Revisiting day 18 of Advent of Code 2019

Last year I’ve decided to challenge myself, I wanted to complete Advent of Code. And as if that wasn’t enough, I wanted to finish it on Christmas Day. That would mean solving each problem on the day it came out. I’m happy to say that for the most part I was successful in this, but there was a day, a single day, that made me doubt my ability to complete this challenge.

I’m talking about Day 18. I was far from the only one who had problems with this puzzle. If you look at AoC’s stats, it’s the second least solved puzzle, overtaken only by day 23.

In the end, thanks to help from AoC’s subreddit (which is full of great people who are happy to help anyone with a problem), I was able to finish both parts of day 18. I didn’t know it at the time, but turns out this puzzle required use of so called ‘Dynamic Programming’ technique.

My initial solution for this problem has the following running times:

part1 - 0.08 s
part2 - 18-20 hours

As you can see, part2 is less than ideal. So with AoC 2020 approaching, I’ve decided to revisit this problem and figure out a way to make part2 faster.

The problem

First let me introduce you to the problem that Day 18 presents.

You are given a maze represented by ascii characters, like so:

#################
#i.G..c...e..H.p#
########.########
#j.A..b...f..D.o#
########@########
#k.E..a...g..B.n#
########.########
#l.F..d...h..C.m#
#################

The lower-case letters represent keys, the upper-case letters represent locked doors and hashes represent walls. Your starting position is represented with the ‘at’ sign. Your goal is to gather all the keys in the maze with as few steps as possible, you may only move up, down, left, right, there are no diagonal movements allowed.

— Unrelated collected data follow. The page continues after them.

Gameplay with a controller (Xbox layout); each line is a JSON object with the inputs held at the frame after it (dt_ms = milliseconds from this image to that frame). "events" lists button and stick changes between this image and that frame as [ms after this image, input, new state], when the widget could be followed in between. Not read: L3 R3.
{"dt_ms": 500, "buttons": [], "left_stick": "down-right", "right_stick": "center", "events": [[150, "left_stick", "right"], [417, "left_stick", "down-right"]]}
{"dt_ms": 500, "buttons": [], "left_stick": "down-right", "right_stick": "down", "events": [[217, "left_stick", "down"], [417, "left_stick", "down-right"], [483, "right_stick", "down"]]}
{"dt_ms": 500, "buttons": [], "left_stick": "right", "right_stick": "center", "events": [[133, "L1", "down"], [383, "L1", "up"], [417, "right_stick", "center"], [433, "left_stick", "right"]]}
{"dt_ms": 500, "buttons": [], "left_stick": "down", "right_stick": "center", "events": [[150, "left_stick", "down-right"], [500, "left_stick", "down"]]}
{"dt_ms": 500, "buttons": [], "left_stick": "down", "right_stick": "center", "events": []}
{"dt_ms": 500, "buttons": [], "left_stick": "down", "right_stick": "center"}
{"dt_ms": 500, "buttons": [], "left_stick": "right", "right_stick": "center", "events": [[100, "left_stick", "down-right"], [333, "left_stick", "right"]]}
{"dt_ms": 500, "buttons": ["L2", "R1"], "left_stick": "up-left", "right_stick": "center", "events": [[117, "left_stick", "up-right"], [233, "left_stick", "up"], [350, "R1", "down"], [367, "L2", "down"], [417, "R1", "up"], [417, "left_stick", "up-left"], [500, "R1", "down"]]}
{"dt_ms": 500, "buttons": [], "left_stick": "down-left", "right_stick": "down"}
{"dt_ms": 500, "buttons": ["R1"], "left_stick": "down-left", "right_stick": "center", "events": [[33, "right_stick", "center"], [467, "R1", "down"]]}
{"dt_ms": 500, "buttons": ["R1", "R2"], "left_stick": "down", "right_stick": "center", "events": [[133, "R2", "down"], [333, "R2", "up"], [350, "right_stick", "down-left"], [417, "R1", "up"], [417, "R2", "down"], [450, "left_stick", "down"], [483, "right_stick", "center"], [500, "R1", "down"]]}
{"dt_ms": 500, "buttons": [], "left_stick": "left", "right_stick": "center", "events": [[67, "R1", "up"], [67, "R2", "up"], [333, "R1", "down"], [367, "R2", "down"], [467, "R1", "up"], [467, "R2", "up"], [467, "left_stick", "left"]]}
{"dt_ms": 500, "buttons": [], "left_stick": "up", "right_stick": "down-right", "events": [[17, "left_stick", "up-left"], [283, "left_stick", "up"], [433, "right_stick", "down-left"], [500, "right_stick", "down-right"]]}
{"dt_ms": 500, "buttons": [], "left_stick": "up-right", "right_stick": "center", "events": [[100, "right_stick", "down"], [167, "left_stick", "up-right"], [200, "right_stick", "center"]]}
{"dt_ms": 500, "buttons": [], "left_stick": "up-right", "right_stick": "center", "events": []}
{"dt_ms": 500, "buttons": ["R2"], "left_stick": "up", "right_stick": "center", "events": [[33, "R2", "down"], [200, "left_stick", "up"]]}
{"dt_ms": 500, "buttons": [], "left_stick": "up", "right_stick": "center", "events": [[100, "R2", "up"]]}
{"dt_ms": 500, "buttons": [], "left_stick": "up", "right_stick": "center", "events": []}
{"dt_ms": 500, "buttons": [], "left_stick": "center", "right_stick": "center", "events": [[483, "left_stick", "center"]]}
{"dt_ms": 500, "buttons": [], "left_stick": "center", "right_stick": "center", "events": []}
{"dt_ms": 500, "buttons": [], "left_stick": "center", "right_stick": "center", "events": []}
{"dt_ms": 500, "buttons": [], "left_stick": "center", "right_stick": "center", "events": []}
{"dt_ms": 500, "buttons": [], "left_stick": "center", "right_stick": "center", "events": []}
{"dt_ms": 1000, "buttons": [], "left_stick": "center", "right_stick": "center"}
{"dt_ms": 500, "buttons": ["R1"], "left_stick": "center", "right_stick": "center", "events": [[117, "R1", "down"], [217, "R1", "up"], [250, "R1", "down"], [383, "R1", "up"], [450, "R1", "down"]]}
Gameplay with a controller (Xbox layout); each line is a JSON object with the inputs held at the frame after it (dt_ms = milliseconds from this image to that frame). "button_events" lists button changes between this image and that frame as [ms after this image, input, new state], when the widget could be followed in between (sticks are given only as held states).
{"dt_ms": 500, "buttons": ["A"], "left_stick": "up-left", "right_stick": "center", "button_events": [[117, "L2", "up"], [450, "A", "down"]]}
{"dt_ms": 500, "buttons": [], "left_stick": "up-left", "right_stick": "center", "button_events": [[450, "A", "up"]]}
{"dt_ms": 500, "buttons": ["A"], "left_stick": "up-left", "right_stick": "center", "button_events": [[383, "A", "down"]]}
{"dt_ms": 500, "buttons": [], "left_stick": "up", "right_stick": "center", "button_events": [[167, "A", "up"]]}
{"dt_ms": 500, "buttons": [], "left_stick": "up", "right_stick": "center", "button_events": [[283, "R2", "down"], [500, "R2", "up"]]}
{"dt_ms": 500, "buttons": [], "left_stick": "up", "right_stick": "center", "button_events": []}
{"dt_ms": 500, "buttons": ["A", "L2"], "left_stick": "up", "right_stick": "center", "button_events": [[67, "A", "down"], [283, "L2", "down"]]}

As you’ve probably guessed, you need to collect a key before you can go through a locked door, each letter key corresponds to its upper-case door. So if you want to get to the letter j in the example above, you would first need to collect the a key, so the A door opens up and lets you access j.

BFS isn’t enough

At first I thought “Ah, a maze, that’s basically a graph. I’ll just use BFS and all’s well!”. Sadly that was not the case.

BFS is great for finding the shortest path to a single position, however when you need to find the shortest path which goes through multiple points (without a given order of the points), it’s not enough for the task. (Not on it’s own at least.)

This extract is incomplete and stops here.